Милый и строгий Алексей Максимыч, разве это одно не шаг вперед, когда начинаешь робеть и стыдиться своего материала… Зато — какая радость, когда после седьмой, восьмой, десятой корректуры получается то, вот то, что хотелось и как хотелось сказать. Расту — это бодрит. И если бы теперь писал «Чапаева» с «Мятежом», сделал бы их лучше. Не раз подымался передо мной вопрос: не распластать ли их по листочкам, не взяться ли за кореннейшую переработку?.. Может, в особой обстановке и при особых условиях и займусь я этим, но не теперь, когда так много и в мыслях и в сердце нового материала, когда так много скопилось тем, что не видишь им конца, а рвешься, естественно, к новому и новому.
…книжки, говорите Вы, «написаны не экономно, многословно, изобилуют повторениями и разъяснениями… Разъяснения эти — явный признак Вашего недоверия к себе самому, да и к разуму читателя…»
«Главное, может, и в этом, — соглашается Фурманов. — Но еще было вот что:…книжкам своим я ставил практическую, боевую, революционную цель: показать, как мы боролись во дни гражданской войны, показать без вычурности, без выдумки, дать действительность, чтобы ее видела и чуяла широчайшая рабоче-крестьянская масса (на нее моя ставка). Вот не удалось, может, — это да, а разъяснения мои вызывались аудиторией, на которую книжки я писал…»
И Фурманов раскрывает перед Горьким планы новых работ своих, мечту о создании романа-эпопеи, посвященного гражданской войне во всем ее объеме… «Вы говорите о том. что надо «беспощадно рвать, жечь рукописи». До этого дойти — большая, трудная дорога. Я как будто начинаю подходить, начинаю именно так беспощадно относиться к своим рукописям — это единственный путь к мастерству. И все-таки не всегда хватает духу: видно, болезнь роста… Я до сих пор говорил только о дефектах. Но у Вас в письме, Ал[ексей] М[аксимы]ч, много и бодрых строк. Эти строки мне как живая вода. Уж если Вы мне крепко жмете руку, так дайте и я Вам пожму, а вот приедете к нам в Россию, в нашу, в Вашу — в Советскую Россию, тогда и на деле пожмем друг другу руки…»

### ИСХОДНЫЕ ДАННЫЕ
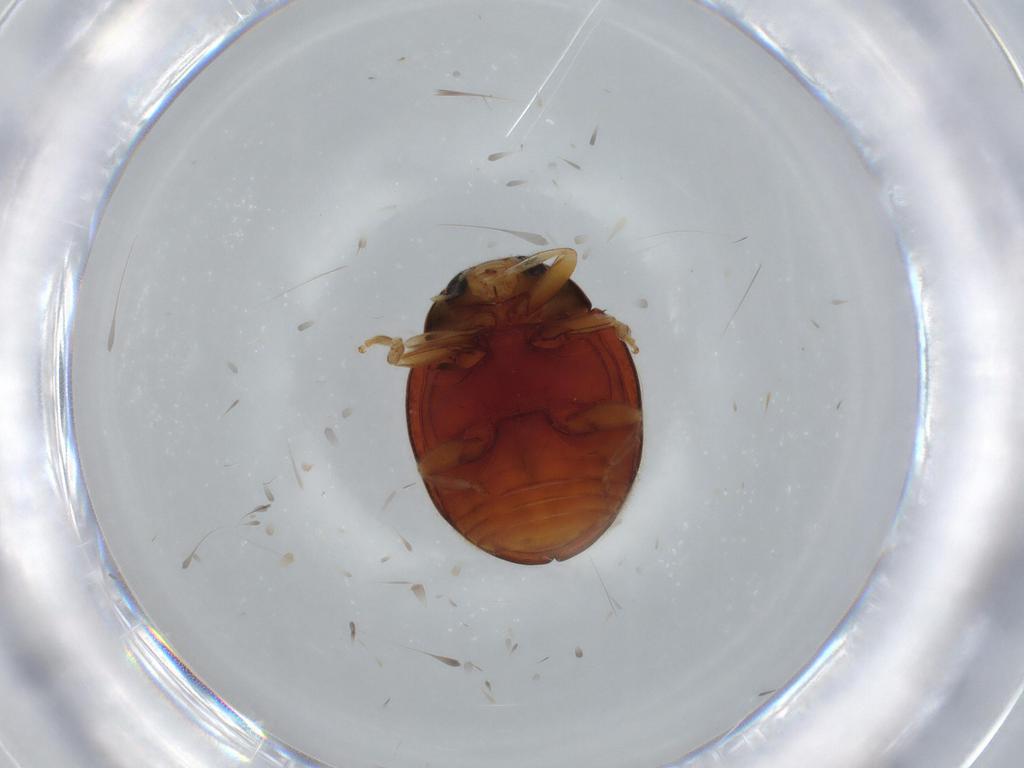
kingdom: Animalia
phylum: Arthropoda
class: Insecta
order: Coleoptera
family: Coccinellidae
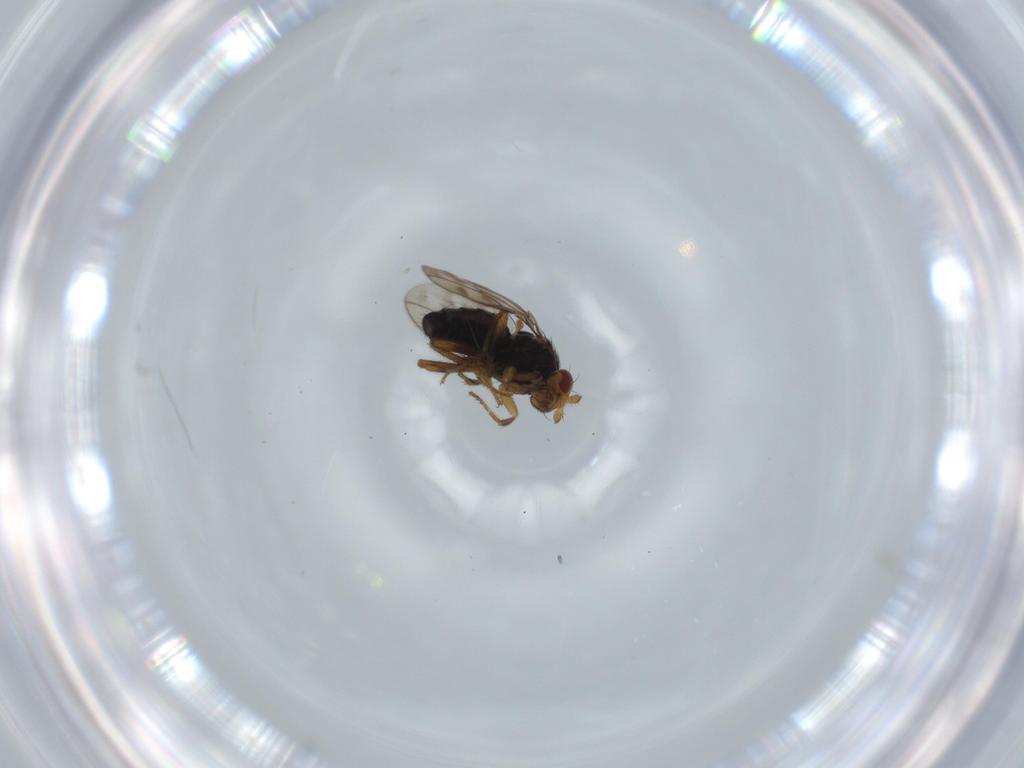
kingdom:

### ЧТО СДЕЛАТЬ
Назовите по порядку все номера корректур, которые упомянуты в отрывке о переписке Фурманова с Горьким.

### ОТВЕТ
Седьмая, восьмая, десятая.